It’s so embarrassing to have physical reactions to relatively non-threatening stimuli. My autonomic system has a very itchy trigger, and I have to limit what I expose myself to in order to avoid a considerable fight or flight reaction. I can tell myself all day long that a situation isn’t any big deal, but if I get a ‘startle’ response, it’s out of my hands. This can include something as stupid as reading something highly critical and ‘attacking’. In my head, I know it’s no big deal- my heart rate doesn’t agree. SO, I have to put walls up. It doesn’t matter if it’s a stranger, friend, or family member – if they are ‘high risks’ for triggering a startle response, I can’t be around them or interact with them in any way. Most of the time that’s no loss… but sometimes, I do miss the person.
Imagine how you get that ‘heart stop’ feeling when you’re startled suddenly and intensely. That’s what it feels like, but it won’t stop. If I can’t get the changes in heart rate stable, I end up having to deal with how to avoid passing out. That becomes a safety issue- not just something unpleasant.
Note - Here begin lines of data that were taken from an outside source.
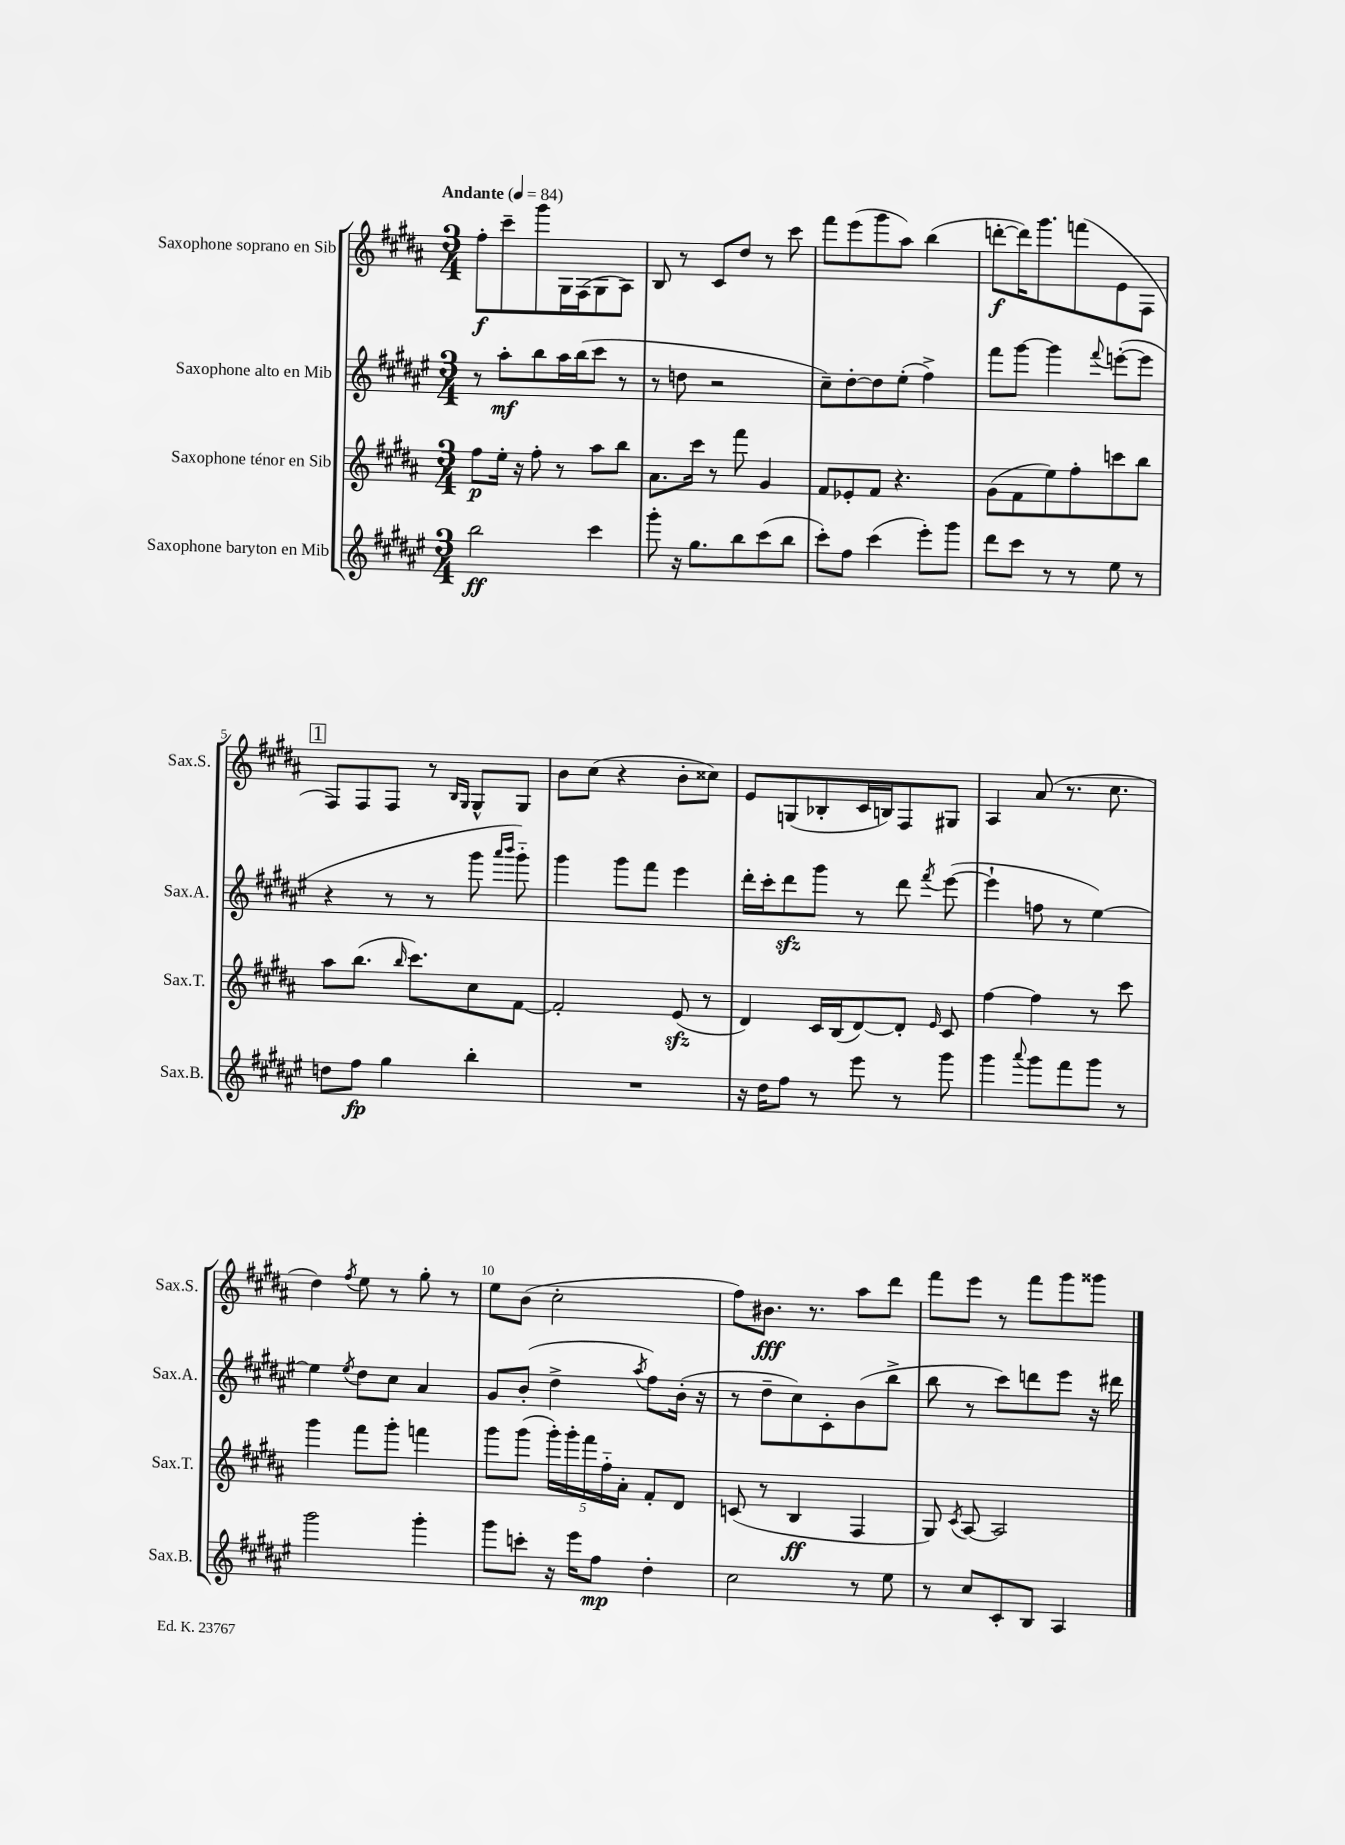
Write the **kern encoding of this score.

**kern	**dynam	**kern	**dynam	**kern	**dynam	**kern	**dynam
*part4	*part4	*part3	*part3	*part2	*part2	*part1	*part1
*staff4	*staff4	*staff3	*staff3	*staff2	*staff2	*staff1	*staff1
*I"Saxophone baryton en Mib	*	*I"Saxophone ténor en Sib	*	*I"Saxophone alto en Mib	*	*I"Saxophone soprano en Sib	*
*I'Sax.B.	*	*I'Sax.T.	*	*I'Sax.A.	*	*I'Sax.S.	*
*clefG2	*	*clefG2	*	*clefG2	*	*clefG2	*
*k[f#c#g#d#a#e#]	*	*k[f#c#g#d#a#]	*	*k[f#c#g#d#a#e#]	*	*k[f#c#g#d#a#]	*
*M3/4	*	*M3/4	*	*M3/4	*	*M3/4	*
*MM84	*	*MM84	*	*MM84	*	*MM84	*
=1	=1	=1	=1	=1	=1	=1	=1
!	!	!	!	!	!	!LO:TX:a:B:t=Andante	!
2bb\	ff	8ff#\L	p	8r	.	8ff#'\L	f
.	.	16ee'\Jk	.	8aa#'\L	mf	8ccc#~\	.
.	.	16r	.	.	.	.	.
.	.	8ff#'\	.	8bb\	.	8ggg#\	.
.	.	8r	.	16aa#\L	.	16G#\L	.
.	.	.	.	(16bb\J	.	(16F#\J	.
4ccc#\	.	8aa#\L	.	8ccc#\J	.	8G#\	.
.	.	8bb\J	.	8r	.	8A#\J)	.
=2	=2	=2	=2	=2	=2	=2	=2
8ggg#'\	.	8.a#\L	.	8r	.	8B/	.
16r	.	.	.	8ddn\	.	8r	.
8.gg#\L	.	16ccc#\Jk	.	.	.	.	.
.	.	8r	.	2r	.	8c#/L	.
8bb\	.	8fff#\	.	.	.	8dd#/J	.
(8ccc#\	.	4g#/	.	.	.	8r	.
8bb\J	.	.	.	.	.	8ccc#\	.
=3	=3	=3	=3	=3	=3	=3	=3
8ccc#'\L)	.	8f#/L	.	8cc#~\L)	.	8fff#\L	.
8ff#\J	.	8e-X'/	.	[8dd#'\	.	(8eee\	.
(4ccc#\	.	8f#/J	.	8dd#\]	.	8ggg#\	.
.	.	4.r	.	(8ee#'\J	.	8aa#\J)	.
8eee#'\L)	.	.	.	4ff#^\)	.	(4bb\	.
8ggg#\J	.	.	.	.	.	.	.
=4	=4	=4	=4	=4	=4	=4	=4
8ddd#\L	.	(8g#\L	.	8fff#\L	.	[8dddn'\L	f
8ccc#\J	.	8f#\	.	[8ggg#\J	.	16ddd\K])	.
.	.	.	.	.	.	8.ggg#\	.
8r	.	8ee\)	.	4ggg#\]	.	.	.
8r	.	8ff#'\	.	.	.	(8fffn\	.
.	.	.	.	8qqfff#/	.	.	.
8ee#\	.	8cccn\	.	([8eeen'\L	.	8e\	.
8r	.	8bb\J	.	8eee\J]	.	8F#\J	.
!!LO:LB:g=z
!!LO:REH:place=s1:t=1
=5	=5	=5	=5	=5	=5	=5	=5
8ddn\L	.	8aa#\L	.	4r	.	8F#/L)	.
8ff#\J	fp	(8.bb\J	.	.	.	8F#/	.
4gg#\	.	.	.	8r	.	8F#/J	.
.	.	16qqbb/	.	.	.	.	.
.	.	8.ccc#\L)	.	.	.	.	.
.	.	.	.	8r	.	8r	.
.	.	.	.	.	.	16qqB/LL	.
.	.	.	.	.	.	16qqG#/JJ	.
4bb'\	.	8cc#\	.	8ggg#\	.	8G#^^/L	.
.	.	.	.	16qqaaa#/LL	.	.	.
.	.	.	.	16qqbbb/JJ	.	.	.
.	.	[8f#\J	.	8ggg#\)	.	8G#/J	.
=6	=6	=6	=6	=6	=6	=6	=6
2.r	.	2f#'/]	.	4ggg#\	.	8b\L	.
.	.	.	.	.	.	(8cc#\J	.
.	.	.	.	8ggg#\L	.	4r	.
.	.	.	.	8fff#\J	.	.	.
.	.	(8ezz/	.	4eee#\	.	8b'\L	.
.	.	8r	.	.	.	8cc##X\J)	.
=7	=7	=7	=7	=7	=7	=7	=7
16r	.	4d#/)	.	16ddd#'\LL	.	8e/L	.
16dd#\KL	.	.	.	16ccc#'\J	.	.	.
8ff#\J	.	.	.	8ddd#zz\	.	(8Gn/	.
8r	.	16c#/LL	.	8ggg#\J	.	8B-X'/	.
.	.	(16B/J	.	.	.	.	.
8eee#\	.	[8d#/)	.	8r	.	16c#/L	.
.	.	.	.	.	.	16Bn/J)	.
8r	.	8d#'/J]	.	8ddd#\	.	8F#/	.
.	.	16qqe/	.	8qfff#/	.	.	.
8ggg#\	.	8c#/	.	([8eee#\	.	8G#X/J	.
=8	=8	=8	=8	=8	=8	=8	=8
4ggg#\	.	[4ff#\	.	4eee#`\]	.	4A#/	.
8qqaaa#/	.	.	.	.	.	.	.
8ggg#\L	.	4ff#\]	.	8ffn\	.	(8a#/	.
8fff#\	.	.	.	8r	.	8.r	.
8ggg#\J	.	8r	.	[4ee#\)	.	.	.
.	.	.	.	.	.	8.cc#\	.
8r	.	8ccc#\	.	.	.	.	.
!!LO:LB:g=z
=9	=9	=9	=9	=9	=9	=9	=9
2ggg#\	.	4ggg#\	.	4ee#\]	.	4dd#\)	.
.	.	.	.	8qee#/	.	8qff#/	.
.	.	8fff#\L	.	8dd#\L	.	8ee\	.
.	.	8ggg#'\J	.	8cc#\J	.	8r	.
4ggg#'\	.	4fffn\	.	4a#/	.	8gg#'\	.
.	.	.	.	.	.	8r	.
=10	=10	=10	=10	=10	=10	=10	=10
8ggg#\L	.	8ggg#\L	.	8g#/L	.	8ee\L	.
8cccn'\J	.	(8ggg#\J	.	(8b'/J	.	(8b\J	.
16r	.	20ggg#'\LL)	.	4dd#^\	.	2cc#'\	.
.	.	20ggg#'\	.	.	.	.	.
16eee#\KL	.	.	.	.	.	.	.
.	.	20fff#\	.	.	.	.	.
8ff#\J	mp	.	.	.	.	.	.
.	.	20ff#\	.	.	.	.	.
.	.	20a#'\JJ	.	.	.	.	.
.	.	.	.	8qaa#/	.	.	.
4dd#'\	.	8f#'/L	.	8ff#\L)	.	.	.
.	.	8d#/J	.	(16b'\Jk	.	.	.
.	.	.	.	16r	.	.	.
=11	=11	=11	=11	=11	=11	=11	=11
2cc#\	.	(8cn/	.	8r	.	8ff#\L)	.
.	.	8r	.	8dd#~\L	.	8.b#X\J	fff
.	.	4B/	ff	8cc#\)	.	.	.
.	.	.	.	.	.	8.r	.
.	.	.	.	8c#'\	.	.	.
8r	.	4F#/	.	(8b\	.	8aa#\L	.
8ee#\	.	.	.	8bb^\J	.	8ddd#\J	.
=12	=12	=12	=12	=12	=12	=12	=12
8r	.	8G#/)	.	8bb\	.	8fff#\L	.
.	.	8qc#/	.	.	.	.	.
8cc#/L	.	[8A#/	.	8r	.	8eee\J	.
8c#'/	.	2A#/]	.	8ccc#\L)	.	8r	.
8B/J	.	.	.	8dddn\	.	8fff#\L	.
4A#/	.	.	.	8eee#\J	.	8ggg#\	.
.	.	.	.	16r	.	8ggg##X\J	.
.	.	.	.	16ddd#X\	.	.	.
==	==	==	==	==	==	==	==
*-	*-	*-	*-	*-	*-	*-	*-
It’s embarrassing, and I’ve never really explained it to people, as I anticipate dismissive comments telling me to just get a grip and stop being a wuss. I wish it were so easy. The biggest part of my social isolation is related to temperature issues and having to stand for very long. Pain is also a problem. But the ‘simple’ interactions, and God forbid, disagreement (which intellectually, I have no problem with) can lead to some nasty hours of trying to get things back to my usual state of decrepit. SO I isolate. It’s not like I can wear a list of instructions on a t-shirt telling people to just be civilized around me.
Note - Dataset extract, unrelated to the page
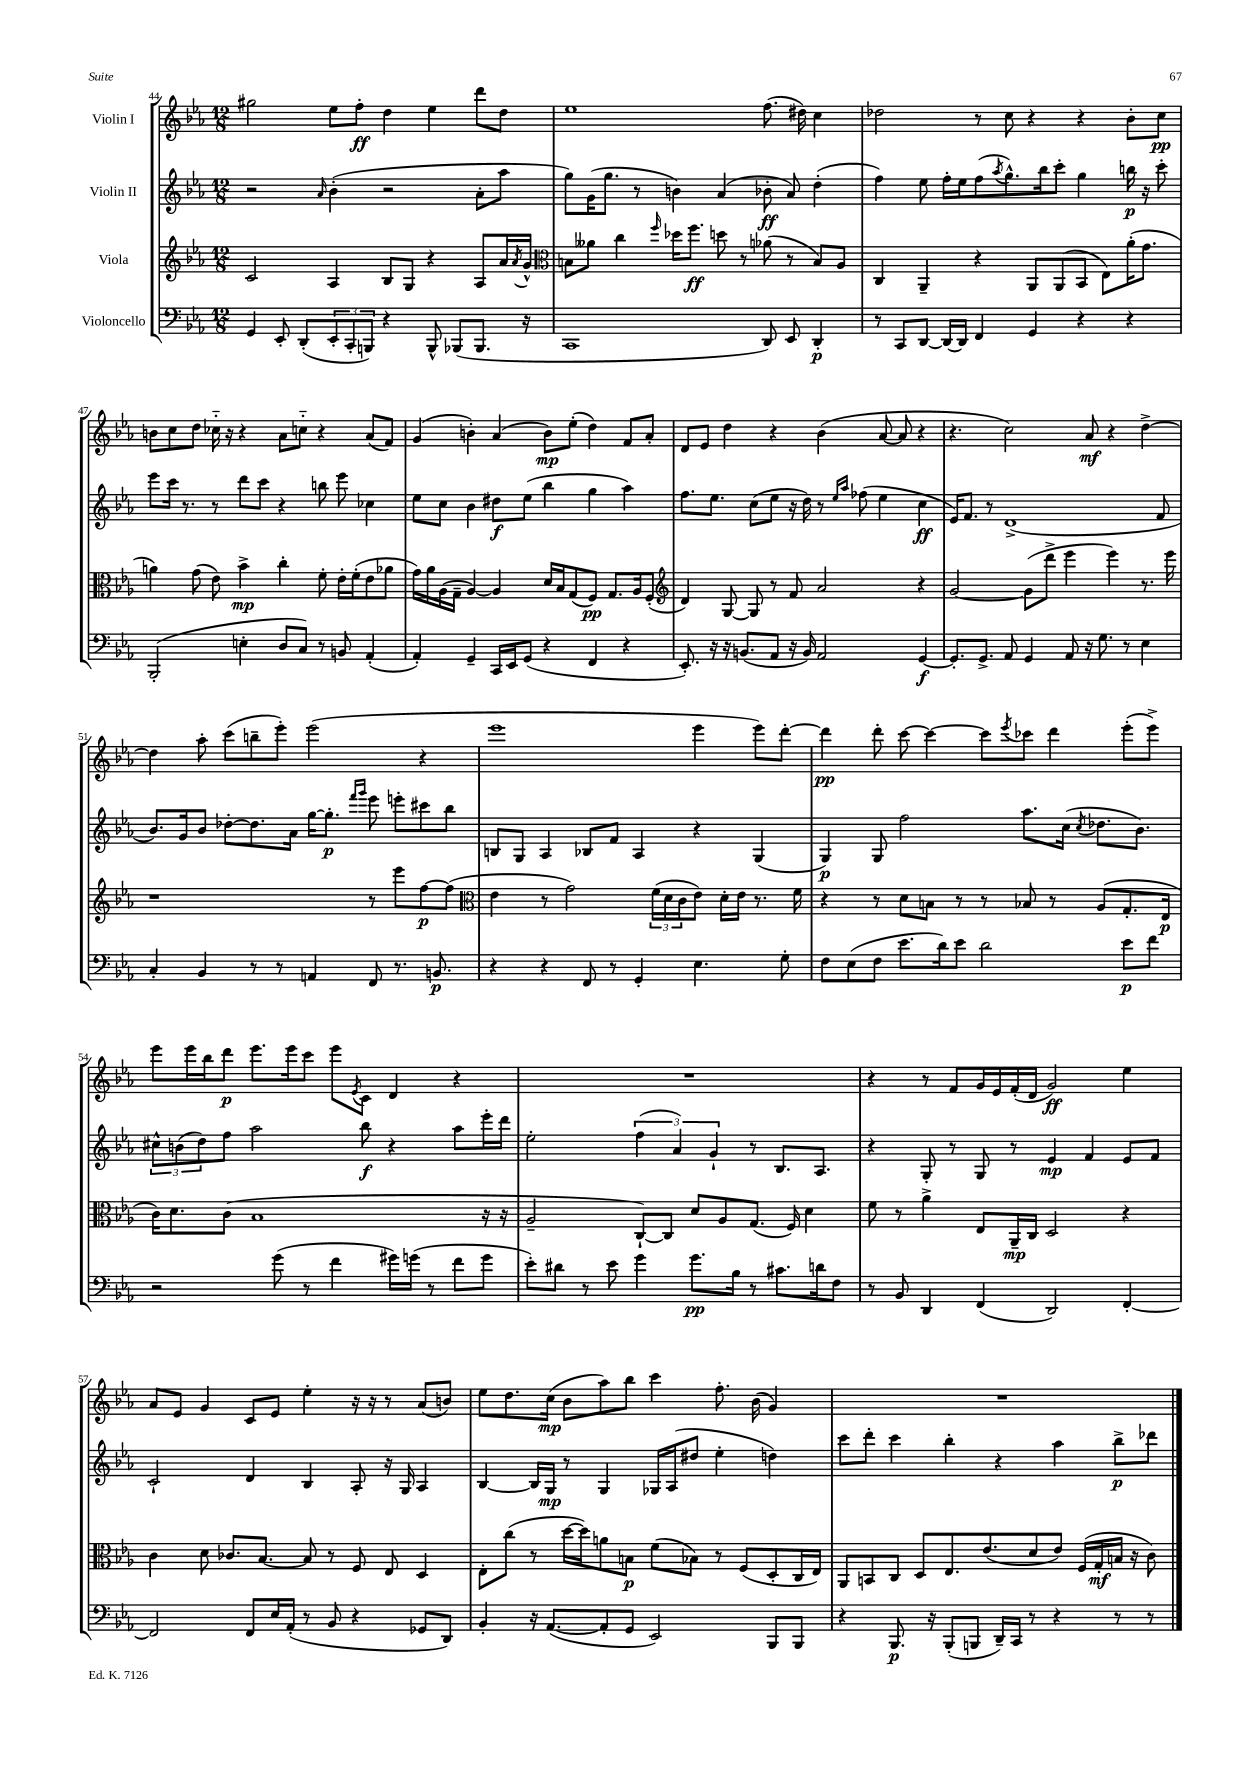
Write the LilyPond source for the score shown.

Most of my interaction with people is online- and that is no less a problem. In some ways it’s worse, since people don’t censor themselves into respectful conversation… they just say what they want with no concern about being decent. I know that nothing will improve with that anytime soon- if ever. People are just rude and hateful. SO, I ‘ban’ myself from most interaction, and block people when needed. I don’t like it, but I have to be on constant guard, to protect myself from as much ‘startle’ as possible.